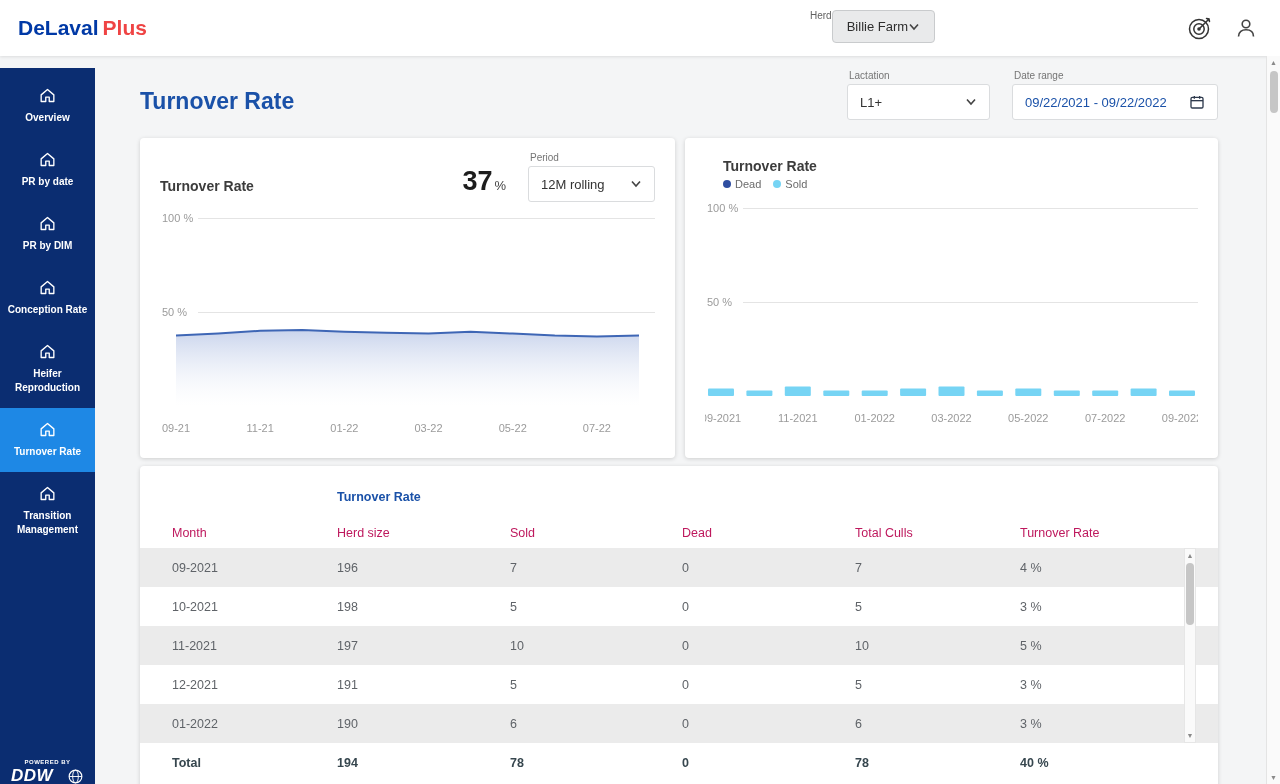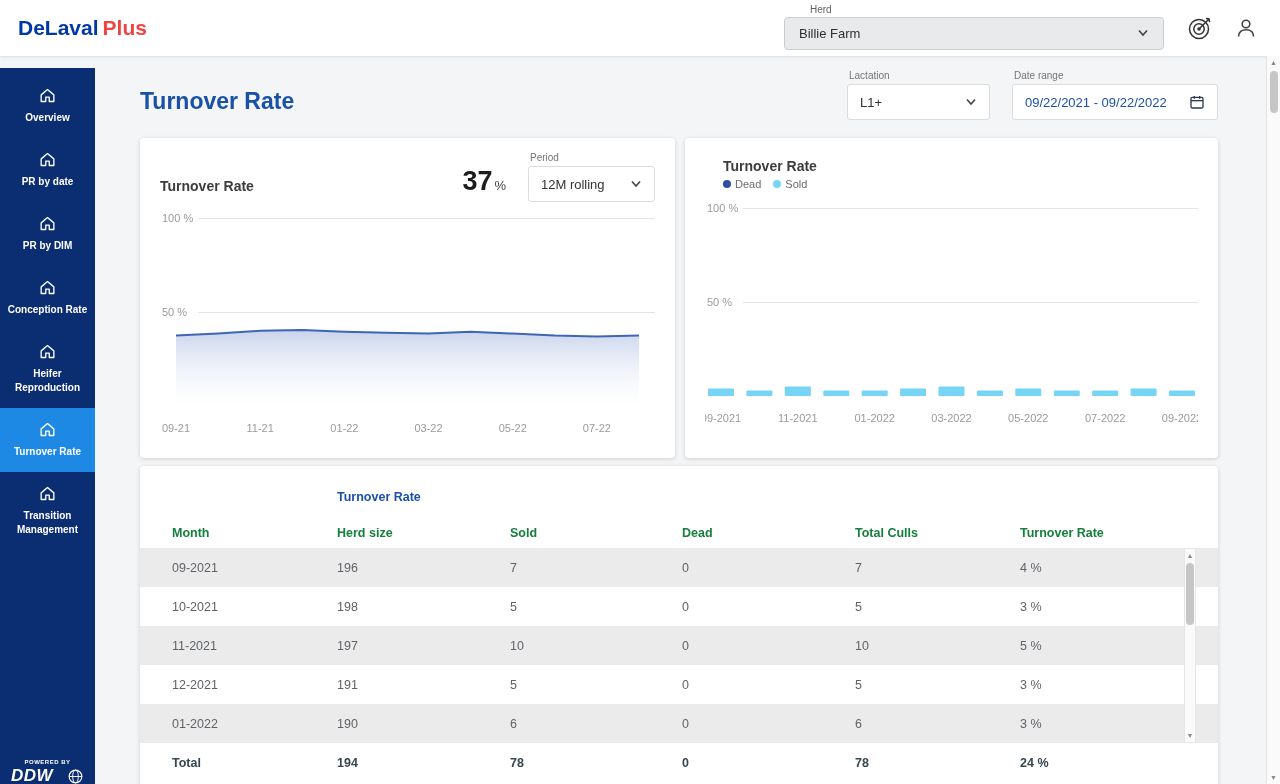--- a/index.html
+++ b/index.html
@@ -4,21 +4,21 @@
 <style>
   *{margin:0;padding:0;box-sizing:border-box}
   body{width:1280px;height:784px;overflow:hidden;position:relative;background:#F4F5F6;font-family:"Liberation Sans",sans-serif}
 
   
   .topbar{position:absolute;top:0;left:0;width:1280px;height:56px;background:#fff;display:flex;align-items:center;padding:0 18px;box-shadow:0 1px 3px rgba(0,0,0,.10);z-index:30}
   .logo{font-size:21px;font-weight:700;white-space:nowrap}
   .logo .lp{color:#0039A6;margin-right:4px}
   .logo .ls{color:#ef4444}
   .topbar-right{margin-left:auto;display:flex;align-items:center;gap:14px}
-  .herd-field{display:flex;flex-direction:column;width:380px;margin-top:-3px;margin-right:6px}
+  .herd-field{display:flex;flex-direction:row;width:380px;margin-top:-3px;margin-right:6px}
   .field-label{font-size:10px;color:#616161;margin:0 0 2px 26px}
   .herd-box{height:33px;background:#E9EAEB;border:1px solid #C9CBCD;border-radius:4px;display:flex;align-items:center;justify-content:space-between;padding:0 14px;font-size:13px;color:#2E2E2E;cursor:pointer}
   .icon-btn{width:32px;height:32px;display:flex;align-items:center;justify-content:center;cursor:pointer}
 
   
   .sidebar{position:absolute;top:68px;left:0;width:95px;height:728px;background:#0B2D71;display:flex;flex-direction:column;z-index:20}
   .nav{display:flex;flex-direction:column;padding-top:6px}
   .nav-item{display:flex;flex-direction:column;align-items:center;padding:12px 5px 13px;cursor:pointer}
   .nav-item.active{background:#1E88E5}
   .nav-icon{margin-bottom:6px}
@@ -56,21 +56,21 @@
   .legend-item{display:flex;align-items:center;gap:4px;font-size:11px;color:#6B6B6B;cursor:pointer}
   .dot{width:8px;height:8px;border-radius:50%}
   .chart-svg{display:block}
   svg text.tick{font-size:11px;fill:#9B9B9B;font-family:"Liberation Sans",sans-serif}
 
   
   .table-card{width:1078px;height:346px;margin-top:8px;padding-top:24px;position:relative}
   .tcaption{font-size:12.5px;font-weight:700;color:#1A51A8;margin-left:197px}
   .tgrid{display:grid;grid-template-columns:165px 173px 172px 173px 165px 170px;align-items:center;padding-left:32px}
   .thead{margin-top:14px;height:30px}
-  .th{font-size:12.5px;font-weight:700;color:#15803d}
+  .th{font-size:12.5px;font-weight:400;color:#be185d}
   .tbody{position:relative}
   .trow{height:39px}
   .trow.alt{background:#EBEBEB}
   .td{font-size:12.5px;color:#5F6368}
   .trow.total{height:40px}
   .trow.total .td{color:#37474F;font-weight:700}
 
   
   .vscroll{display:flex;flex-direction:column;align-items:center;background:#FAFAFA}
   .sb-arrow{font-size:7px;color:#8A8A8A;line-height:13px;height:13px;user-select:none;cursor:pointer}
@@ -342,21 +342,21 @@
         <div class="sb-spacer"></div>
         <span class="sb-arrow">▼</span>
       </div>
     </div>
     <div class="tgrid trow total">
         <div class="td">Total</div>
         <div class="td">194</div>
         <div class="td">78</div>
         <div class="td">0</div>
         <div class="td">78</div>
-        <div class="td">24 %</div>
+        <div class="td">40 %</div>
       </div>
   </section>
 </main>
 
 <div class="page-scrollbar">
   <span class="sb-arrow">▲</span>
   <div class="sb-thumb"></div>
   <div class="sb-spacer"></div>
   <span class="sb-arrow">▼</span>
 </div>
-*-
What the exercise asks
An exact retyping of each record, with no pictures, is the answer required.

Answer below
--- a/index.html
+++ b/index.html
@@ -4,21 +4,21 @@
 <style>
   *{margin:0;padding:0;box-sizing:border-box}
   body{width:1280px;height:784px;overflow:hidden;position:relative;background:#F4F5F6;font-family:"Liberation Sans",sans-serif}
 
   
   .topbar{position:absolute;top:0;left:0;width:1280px;height:56px;background:#fff;display:flex;align-items:center;padding:0 18px;box-shadow:0 1px 3px rgba(0,0,0,.10);z-index:30}
   .logo{font-size:21px;font-weight:700;white-space:nowrap}
   .logo .lp{color:#0039A6;margin-right:4px}
   .logo .ls{color:#ef4444}
   .topbar-right{margin-left:auto;display:flex;align-items:center;gap:14px}
-  .herd-field{display:flex;flex-direction:column;width:380px;margin-top:-3px;margin-right:6px}
+  .herd-field{display:flex;flex-direction:row;width:380px;margin-top:-3px;margin-right:6px}
   .field-label{font-size:10px;color:#616161;margin:0 0 2px 26px}
   .herd-box{height:33px;background:#E9EAEB;border:1px solid #C9CBCD;border-radius:4px;display:flex;align-items:center;justify-content:space-between;padding:0 14px;font-size:13px;color:#2E2E2E;cursor:pointer}
   .icon-btn{width:32px;height:32px;display:flex;align-items:center;justify-content:center;cursor:pointer}
 
   
   .sidebar{position:absolute;top:68px;left:0;width:95px;height:728px;background:#0B2D71;display:flex;flex-direction:column;z-index:20}
   .nav{display:flex;flex-direction:column;padding-top:6px}
   .nav-item{display:flex;flex-direction:column;align-items:center;padding:12px 5px 13px;cursor:pointer}
   .nav-item.active{background:#1E88E5}
   .nav-icon{margin-bottom:6px}
@@ -56,21 +56,21 @@
   .legend-item{display:flex;align-items:center;gap:4px;font-size:11px;color:#6B6B6B;cursor:pointer}
   .dot{width:8px;height:8px;border-radius:50%}
   .chart-svg{display:block}
   svg text.tick{font-size:11px;fill:#9B9B9B;font-family:"Liberation Sans",sans-serif}
 
   
   .table-card{width:1078px;height:346px;margin-top:8px;padding-top:24px;position:relative}
   .tcaption{font-size:12.5px;font-weight:700;color:#1A51A8;margin-left:197px}
   .tgrid{display:grid;grid-template-columns:165px 173px 172px 173px 165px 170px;align-items:center;padding-left:32px}
   .thead{margin-top:14px;height:30px}
-  .th{font-size:12.5px;font-weight:700;color:#15803d}
+  .th{font-size:12.5px;font-weight:400;color:#be185d}
   .tbody{position:relative}
   .trow{height:39px}
   .trow.alt{background:#EBEBEB}
   .td{font-size:12.5px;color:#5F6368}
   .trow.total{height:40px}
   .trow.total .td{color:#37474F;font-weight:700}
 
   
   .vscroll{display:flex;flex-direction:column;align-items:center;background:#FAFAFA}
   .sb-arrow{font-size:7px;color:#8A8A8A;line-height:13px;height:13px;user-select:none;cursor:pointer}
@@ -342,21 +342,21 @@
         <div class="sb-spacer"></div>
         <span class="sb-arrow">▼</span>
       </div>
     </div>
     <div class="tgrid trow total">
         <div class="td">Total</div>
         <div class="td">194</div>
         <div class="td">78</div>
         <div class="td">0</div>
         <div class="td">78</div>
-        <div class="td">24 %</div>
+        <div class="td">40 %</div>
       </div>
   </section>
 </main>
 
 <div class="page-scrollbar">
   <span class="sb-arrow">▲</span>
   <div class="sb-thumb"></div>
   <div class="sb-spacer"></div>
   <span class="sb-arrow">▼</span>
 </div>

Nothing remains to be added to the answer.